Let us clear the way by wrestling with the word "herbaceous," which we all use glibly nowadays, but do not understand, just as we talk of mechanical motor valves and turbine engines without knowing what they really are.

Herbaceous is the adjectival form of herb, and a herb is a plant the stems of which die every year, as distinguished from a shrub, which retains its stems (and also its leaves if an evergreen) throughout the winter. Some word-jugglers try to drag common annuals such as Clarkias into the list of herbaceous plants. But a Clarkia does not die to the roots every year in this sense. It dies outright - root as well as stem. You cannot speak of a plant dying down every year when it has only one year of life. Plants of its species may die every year, but not one individual plant. It would need the nine lives of a cat to do that.

Herbaceous - stem losing; shrubby - stem retaining. Here we have a clear distinction. In the name of common sense let us adhere to it. Both herbaceous and shrubby plants have perennial rootstocks, which live few or many years, according to circumstances.

Herbaceous borders will be low in the winter. The leaves and flower stems will die away in autumn, but the roots and underground crowns or buds, though dormant, will remain alive, and will throw up fresh stems in the spring.

In modern flower-gardening the herbaceous border plays the part which beds of zonal Pelargoniums, and "ribbon borders" of yellow Calceolarias, blue Lobelias, and scarlet "Geraniums" played half a century ago. The herbaceous border is the mainstay of the garden. With the great variety of plants which it accommodates, its immense range of colours, its long period of beauty, its diversity of height and form, its generous production of material for house decoration, it possesses a powerful claim on our regard.

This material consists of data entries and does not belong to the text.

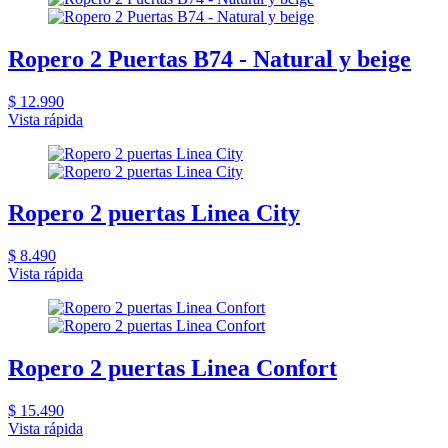
Ropero 2 Puertas B74 - Natural y beige
$ 12.990
Vista rápida
Ropero 2 puertas Linea City
$ 8.490
Vista rápida
Ropero 2 puertas Linea Confort
$ 15.490
Vista rápida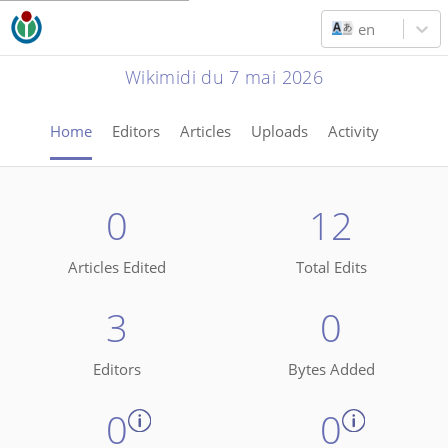
en
Wikimidi du 7 mai 2026
Home
Editors
Articles
Uploads
Activity
0
12
Articles Edited
Total Edits
3
0
Editors
Bytes Added
0
0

Not the least of the attractions of the herbaceous border is the scope which it affords for beautiful combinations of flowers. Like the artist with his palette and pigments, we can devise pictures, disposing our plants as he disposes his figures, so as to secure rich and harmonious effects. It is this which appeals so strongly to cultured minds.

Scope For Beautiful Combinations Of Flowers 1.

Fig. Scope For Beautiful Combinations Of Flowers 1.

Scope For Beautiful Combinations Of Flowers 2.

Fig. Scope For Beautiful Combinations Of Flowers 2.

Of all classes of flowers herbaceous plants respond the best to cultivation, and the idea that they need no treatment is a pernicious one.

People apparently think that coarse vegetables need rich manure, but that herbaceous plants will "grow themselves." For the author's part, he works on opposite lines. His palate has no taste for Celery and Lettuces gorged with dung, but his eye rejoices in the noble proportions which his herbaceous plants assume when the stuff that is saved from the kitchen garden is dug deeply into the flower borders. Manure for herbaceous plants! Aye! Manure of the richest and best, and double digging to boot, in order to deepen the rooting area.

Yet another thing he demands - one more great item in the routine of cultivation. This is frequent lifting and division. Old, extended root-stocks have weak central crowns, which dwindle to nothing in the impoverished soil. Divide the stocks, throw the centres away, plant the strong-crowned outer portions in enriched soil, and lo! strength follows weakness, beauty barrenness.

Pleasure and interest unspeakable lie in designing herbaceous borders. We set ourselves a task of many parts. We want: -

(1) Fulness without overcrowding.

(2) A continuous display month by month.

(3) Abundance of flowers for cutting.

(4) Beautiful colour harmonies.

(5) Borders beautiful in parts, and also as a whole.

Suggestions For Mixed Borders

Fig. Suggestions For Mixed Borders

A, a large herbaceous bed for a lawn side.

B, a mixed herbaceous border.

C, a border mainly of crimson, pink, white, and lavender blue flowers.

While the biggest and tallest plants must go to the back, and the smallest and dwarfest in front, there must be no attempt at regular tiers, so that the mass rises by fixed stages from front to back. That is apt to look stiff. Some fairly tall plants should be grouped near the front, yet not so that they obscure a beautiful dwarfling. Guard, too, against putting plants of a similar fixed flowering season in one block. Rather strive to spread over the border a nucleus of good plants which bloom successionally, or which are in flower a very long period.

Study the association of plants which form a good foil one with another. Few builders of borders have regard to the manner in which contiguous plants will harmonise. Thus colours which kill each other find themselves together, and a few yards away are flowers that would blend with each. The plans that are given in the illustrated insets will prove useful as a guide to arrangement.

A knowledge, not only of the best plants, but of the dimensions to which they attain in fertile soil, and of their flowering periods, is essential to the proper planting of a herbaceous border. Without the former, errors in the distance of planting might lead to either bareness or crowding. Without the latter, we might have a block of colour in one part of the border at a particular season, and no flowers at all in another. In the lists of plants presently to be given, information on both points will be provided, as well as on the colour of the flowers.